– Aynen, merhum Aşık Veysel’in dediği gibi; Yolcu misali; Dünya girip çıkacağımız bir han. Tıpkı bizden önce gelip geçen, nesillere olduğu gibi. Türküsünde, sazının eşliğinde “iki kapılı bir handa, gidiyorum gündüz gece” demişti, bunu ona gönlü dedirtmişti ve dediği gibi geldi ve gitti. Herkes misafir edildiği dünyada sırasını bekliyor, muayyen zaman dolunca o da gidecek, ondan önceki herkes gibi.
-Konakladığız dünya, elimizdekilerle ve elde edemediklerimizle sınandığımız büyük bir imtihan yeri, aslında. Yani biz ne sıradan bir yolcuyuz ne de alelade misafir. İnananlar için, çetin bir hesap günü var, inanmayanlar için ise berbat mı berbat bir diriliş ki, ayette buyrulduğu gibi, keşke toprak olsaydık diyecek, akıbetlerini görünce, inançsızlar.

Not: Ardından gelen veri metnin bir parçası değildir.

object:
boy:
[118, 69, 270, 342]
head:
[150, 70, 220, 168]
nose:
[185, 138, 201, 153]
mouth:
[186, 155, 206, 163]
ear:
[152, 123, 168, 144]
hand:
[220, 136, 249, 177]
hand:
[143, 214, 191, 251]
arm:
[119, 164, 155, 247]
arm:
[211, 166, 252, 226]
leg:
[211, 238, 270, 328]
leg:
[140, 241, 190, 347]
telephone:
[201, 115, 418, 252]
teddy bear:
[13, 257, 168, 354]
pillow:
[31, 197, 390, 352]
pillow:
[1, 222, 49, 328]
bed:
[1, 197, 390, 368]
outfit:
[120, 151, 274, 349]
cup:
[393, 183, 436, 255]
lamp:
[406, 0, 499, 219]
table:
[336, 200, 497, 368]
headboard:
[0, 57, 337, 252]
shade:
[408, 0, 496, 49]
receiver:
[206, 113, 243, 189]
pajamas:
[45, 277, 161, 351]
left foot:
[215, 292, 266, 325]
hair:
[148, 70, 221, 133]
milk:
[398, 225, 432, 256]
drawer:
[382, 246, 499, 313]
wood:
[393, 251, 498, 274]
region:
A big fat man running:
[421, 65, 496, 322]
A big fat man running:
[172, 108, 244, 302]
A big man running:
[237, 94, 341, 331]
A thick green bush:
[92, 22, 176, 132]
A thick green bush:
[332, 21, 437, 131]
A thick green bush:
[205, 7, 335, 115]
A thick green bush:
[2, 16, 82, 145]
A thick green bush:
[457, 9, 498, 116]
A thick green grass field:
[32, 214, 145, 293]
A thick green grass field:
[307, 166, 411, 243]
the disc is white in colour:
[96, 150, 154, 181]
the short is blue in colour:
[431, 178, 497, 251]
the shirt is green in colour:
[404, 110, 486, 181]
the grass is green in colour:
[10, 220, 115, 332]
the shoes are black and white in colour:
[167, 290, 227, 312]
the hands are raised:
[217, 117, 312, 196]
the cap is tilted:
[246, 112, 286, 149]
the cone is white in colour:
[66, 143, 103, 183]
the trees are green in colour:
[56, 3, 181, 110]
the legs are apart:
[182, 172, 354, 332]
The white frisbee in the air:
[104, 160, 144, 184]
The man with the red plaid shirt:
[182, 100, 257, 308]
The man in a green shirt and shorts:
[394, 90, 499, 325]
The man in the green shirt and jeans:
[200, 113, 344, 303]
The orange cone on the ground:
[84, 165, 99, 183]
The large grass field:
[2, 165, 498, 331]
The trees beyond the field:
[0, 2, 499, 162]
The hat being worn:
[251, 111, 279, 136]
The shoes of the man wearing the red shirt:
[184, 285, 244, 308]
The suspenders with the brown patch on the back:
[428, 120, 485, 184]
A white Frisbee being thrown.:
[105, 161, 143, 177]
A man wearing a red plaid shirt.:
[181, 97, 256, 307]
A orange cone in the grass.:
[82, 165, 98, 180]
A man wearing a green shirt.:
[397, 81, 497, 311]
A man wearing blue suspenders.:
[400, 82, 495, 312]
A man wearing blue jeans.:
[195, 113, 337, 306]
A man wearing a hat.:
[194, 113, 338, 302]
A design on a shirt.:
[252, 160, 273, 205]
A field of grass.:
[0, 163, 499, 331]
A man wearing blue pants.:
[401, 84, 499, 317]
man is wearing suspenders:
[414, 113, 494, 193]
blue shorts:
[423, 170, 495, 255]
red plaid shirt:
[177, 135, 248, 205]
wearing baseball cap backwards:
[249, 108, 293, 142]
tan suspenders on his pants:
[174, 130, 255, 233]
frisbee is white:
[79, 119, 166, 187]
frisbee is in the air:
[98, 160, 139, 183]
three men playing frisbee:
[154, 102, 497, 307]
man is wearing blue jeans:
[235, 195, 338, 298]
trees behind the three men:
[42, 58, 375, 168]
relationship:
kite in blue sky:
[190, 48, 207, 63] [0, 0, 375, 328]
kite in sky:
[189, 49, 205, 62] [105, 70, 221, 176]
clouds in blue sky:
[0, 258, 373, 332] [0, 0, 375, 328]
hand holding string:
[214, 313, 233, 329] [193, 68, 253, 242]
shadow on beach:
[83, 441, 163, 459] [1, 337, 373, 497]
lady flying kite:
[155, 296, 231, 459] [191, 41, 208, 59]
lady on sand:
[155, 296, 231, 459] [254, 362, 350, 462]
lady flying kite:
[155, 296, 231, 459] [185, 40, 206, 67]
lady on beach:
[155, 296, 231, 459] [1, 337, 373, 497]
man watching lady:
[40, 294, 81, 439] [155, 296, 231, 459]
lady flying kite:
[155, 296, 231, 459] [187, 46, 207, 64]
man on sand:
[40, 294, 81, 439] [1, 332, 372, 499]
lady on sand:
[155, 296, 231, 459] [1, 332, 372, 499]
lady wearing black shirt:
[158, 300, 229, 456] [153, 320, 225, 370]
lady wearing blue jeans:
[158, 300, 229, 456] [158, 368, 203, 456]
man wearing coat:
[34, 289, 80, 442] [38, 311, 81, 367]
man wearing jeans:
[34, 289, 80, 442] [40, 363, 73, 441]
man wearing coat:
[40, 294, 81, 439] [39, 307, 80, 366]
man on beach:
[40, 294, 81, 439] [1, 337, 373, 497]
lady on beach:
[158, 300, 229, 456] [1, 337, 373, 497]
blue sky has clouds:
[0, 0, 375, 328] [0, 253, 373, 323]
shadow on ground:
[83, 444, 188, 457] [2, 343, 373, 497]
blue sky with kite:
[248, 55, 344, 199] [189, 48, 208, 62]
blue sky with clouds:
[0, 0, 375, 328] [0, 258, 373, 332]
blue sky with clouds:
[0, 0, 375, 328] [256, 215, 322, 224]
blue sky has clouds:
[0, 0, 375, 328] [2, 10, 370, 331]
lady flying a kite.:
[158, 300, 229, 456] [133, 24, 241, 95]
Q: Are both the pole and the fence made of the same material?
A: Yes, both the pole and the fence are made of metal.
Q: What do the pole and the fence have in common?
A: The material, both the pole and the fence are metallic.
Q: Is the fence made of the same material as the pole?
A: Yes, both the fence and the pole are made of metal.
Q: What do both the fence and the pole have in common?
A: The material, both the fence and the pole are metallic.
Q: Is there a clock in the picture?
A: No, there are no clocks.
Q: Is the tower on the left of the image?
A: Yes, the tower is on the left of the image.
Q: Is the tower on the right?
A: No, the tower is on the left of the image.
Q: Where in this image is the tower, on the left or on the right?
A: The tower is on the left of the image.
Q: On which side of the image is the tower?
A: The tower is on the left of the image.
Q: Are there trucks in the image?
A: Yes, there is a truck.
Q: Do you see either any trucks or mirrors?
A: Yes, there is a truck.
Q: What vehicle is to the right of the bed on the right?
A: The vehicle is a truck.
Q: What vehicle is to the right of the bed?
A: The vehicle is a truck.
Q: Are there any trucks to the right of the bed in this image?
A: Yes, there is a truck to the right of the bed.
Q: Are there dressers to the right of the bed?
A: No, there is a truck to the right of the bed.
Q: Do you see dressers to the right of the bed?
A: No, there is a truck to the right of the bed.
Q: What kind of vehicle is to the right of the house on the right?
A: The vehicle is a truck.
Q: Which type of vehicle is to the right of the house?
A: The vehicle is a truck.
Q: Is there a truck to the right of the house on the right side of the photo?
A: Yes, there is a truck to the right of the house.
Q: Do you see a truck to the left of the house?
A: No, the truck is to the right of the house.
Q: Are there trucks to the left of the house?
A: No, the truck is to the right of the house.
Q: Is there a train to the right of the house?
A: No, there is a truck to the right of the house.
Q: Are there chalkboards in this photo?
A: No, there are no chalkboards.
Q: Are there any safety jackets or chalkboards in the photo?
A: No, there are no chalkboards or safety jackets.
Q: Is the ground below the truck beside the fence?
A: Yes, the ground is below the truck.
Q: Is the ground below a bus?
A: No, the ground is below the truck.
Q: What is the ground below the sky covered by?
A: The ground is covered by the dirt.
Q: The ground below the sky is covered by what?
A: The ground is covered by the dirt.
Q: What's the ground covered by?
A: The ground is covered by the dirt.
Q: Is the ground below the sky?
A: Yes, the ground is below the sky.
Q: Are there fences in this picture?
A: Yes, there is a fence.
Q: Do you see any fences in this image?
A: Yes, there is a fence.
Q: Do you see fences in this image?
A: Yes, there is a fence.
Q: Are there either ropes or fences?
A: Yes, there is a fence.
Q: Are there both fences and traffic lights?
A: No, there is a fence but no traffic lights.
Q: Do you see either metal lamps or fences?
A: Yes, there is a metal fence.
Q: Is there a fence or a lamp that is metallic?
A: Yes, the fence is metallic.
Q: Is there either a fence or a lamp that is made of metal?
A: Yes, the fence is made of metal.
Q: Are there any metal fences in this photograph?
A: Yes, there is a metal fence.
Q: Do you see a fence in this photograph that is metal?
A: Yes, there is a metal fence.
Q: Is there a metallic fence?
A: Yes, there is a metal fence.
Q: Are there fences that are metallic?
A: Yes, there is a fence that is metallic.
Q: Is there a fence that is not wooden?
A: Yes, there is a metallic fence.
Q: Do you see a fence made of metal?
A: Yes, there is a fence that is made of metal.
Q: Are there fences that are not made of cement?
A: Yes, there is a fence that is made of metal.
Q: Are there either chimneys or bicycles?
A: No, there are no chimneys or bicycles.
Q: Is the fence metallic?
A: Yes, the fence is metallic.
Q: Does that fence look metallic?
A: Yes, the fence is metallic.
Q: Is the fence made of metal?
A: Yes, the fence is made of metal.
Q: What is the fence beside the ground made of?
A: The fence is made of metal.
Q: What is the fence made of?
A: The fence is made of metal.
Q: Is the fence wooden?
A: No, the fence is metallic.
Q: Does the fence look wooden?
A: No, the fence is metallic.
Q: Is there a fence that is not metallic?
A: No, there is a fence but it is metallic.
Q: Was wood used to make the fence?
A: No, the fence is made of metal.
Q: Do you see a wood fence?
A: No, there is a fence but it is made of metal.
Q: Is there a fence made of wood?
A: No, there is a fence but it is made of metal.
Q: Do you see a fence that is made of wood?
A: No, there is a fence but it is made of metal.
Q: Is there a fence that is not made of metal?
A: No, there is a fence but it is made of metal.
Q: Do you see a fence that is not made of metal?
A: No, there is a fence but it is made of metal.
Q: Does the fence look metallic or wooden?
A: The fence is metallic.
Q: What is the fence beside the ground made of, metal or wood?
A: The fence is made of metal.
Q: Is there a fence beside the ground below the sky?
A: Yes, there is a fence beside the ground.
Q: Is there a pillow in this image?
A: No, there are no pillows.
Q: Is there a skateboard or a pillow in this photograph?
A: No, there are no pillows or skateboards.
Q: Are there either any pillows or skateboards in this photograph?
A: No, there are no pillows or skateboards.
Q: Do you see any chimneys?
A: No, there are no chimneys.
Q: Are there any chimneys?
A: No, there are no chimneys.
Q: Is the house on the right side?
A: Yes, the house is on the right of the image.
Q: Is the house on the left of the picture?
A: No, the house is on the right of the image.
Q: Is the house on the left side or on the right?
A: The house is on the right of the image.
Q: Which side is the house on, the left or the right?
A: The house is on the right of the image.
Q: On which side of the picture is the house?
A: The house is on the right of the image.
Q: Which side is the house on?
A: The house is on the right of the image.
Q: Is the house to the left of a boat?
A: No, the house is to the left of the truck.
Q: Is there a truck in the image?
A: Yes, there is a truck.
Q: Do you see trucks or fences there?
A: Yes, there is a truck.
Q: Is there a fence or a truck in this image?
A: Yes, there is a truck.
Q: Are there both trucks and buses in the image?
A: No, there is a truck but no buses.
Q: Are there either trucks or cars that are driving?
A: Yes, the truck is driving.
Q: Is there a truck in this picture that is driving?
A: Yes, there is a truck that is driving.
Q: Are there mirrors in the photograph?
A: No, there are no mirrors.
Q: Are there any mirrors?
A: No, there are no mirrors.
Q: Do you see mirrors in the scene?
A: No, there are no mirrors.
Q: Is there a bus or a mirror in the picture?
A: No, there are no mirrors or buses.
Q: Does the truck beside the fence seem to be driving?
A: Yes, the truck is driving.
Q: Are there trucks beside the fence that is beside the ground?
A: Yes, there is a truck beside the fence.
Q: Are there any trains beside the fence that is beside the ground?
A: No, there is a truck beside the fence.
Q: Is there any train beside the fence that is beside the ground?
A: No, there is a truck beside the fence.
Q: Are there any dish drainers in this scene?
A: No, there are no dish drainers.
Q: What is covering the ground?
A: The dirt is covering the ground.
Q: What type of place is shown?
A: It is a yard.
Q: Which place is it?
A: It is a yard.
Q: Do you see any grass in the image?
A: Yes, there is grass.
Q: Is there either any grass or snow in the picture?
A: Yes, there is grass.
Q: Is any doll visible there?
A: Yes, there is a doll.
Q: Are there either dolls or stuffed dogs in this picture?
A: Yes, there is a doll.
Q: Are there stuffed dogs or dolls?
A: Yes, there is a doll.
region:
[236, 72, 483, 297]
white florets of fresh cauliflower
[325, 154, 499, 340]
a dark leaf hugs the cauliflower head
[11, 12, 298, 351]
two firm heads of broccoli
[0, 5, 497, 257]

-En üstün mahlûkat olarak yaratılmış insan, kendisine bahşedilen nimetlerin kimin tarafından bahşedildiğinin bilincinde olup ve de kendisine yüklenilen misyonun sorumluluğunu gereğince yerine getirmekle mükelleftir. Ve herkesin imtihanı, gücü ve imkanları nispetindedir. Hâşâ; Allah kimseye taşıyamayacağı yükü yüklemez. Ancak insan, o kendisine atfedilen gücün sınırlarını kestirmediği için, direnç eksikliği gösterir. Burada test edilen sabır, dirayet ve metanettir. Azim, kararlılık ve sebattır. Zira gerçek inançta, gevşekliğe ve rehavete yer yoktur.
-Bir zerreye varıncaya kadar, büyük küçük her şeyin hesabı sorulacaktır, kıyamet sonrasındaki hesap zamanında. Parmak izi misali derisi, kamera ve ses kaydı misali kulakları ve gözleri her şeyini ifşa edecektir. Bizi sürekli gözleyen ve her şeyimizi kaydeden görevlilerin derlediklerinden oluşan ve ik’ra kitabek diye önümüze konulduğunda hesabımız. Teraziye çekildiğimizde, günahları ağır basanın vay haline. Çünkü varacağı yer korkunç azap yeri olan cehennemdir. Sevap ve haseneleri fazla olanlar ise ebediyen yaşayacakları cennetle ödüllendirilecektir. Geçici bir dünya sonrasında, hangisini tercih eder, aklıselim insanlar.
-Dünya geçici bir konak, bir oyun yeri, mal ve evlatlarla saymaca yarışı ve tefağur yeridir. Heva ve heveslerini uğruna geçici bir dünyayı, kalıcı bir cennete değişip, cehennem ateşinde yanacakların vay haline.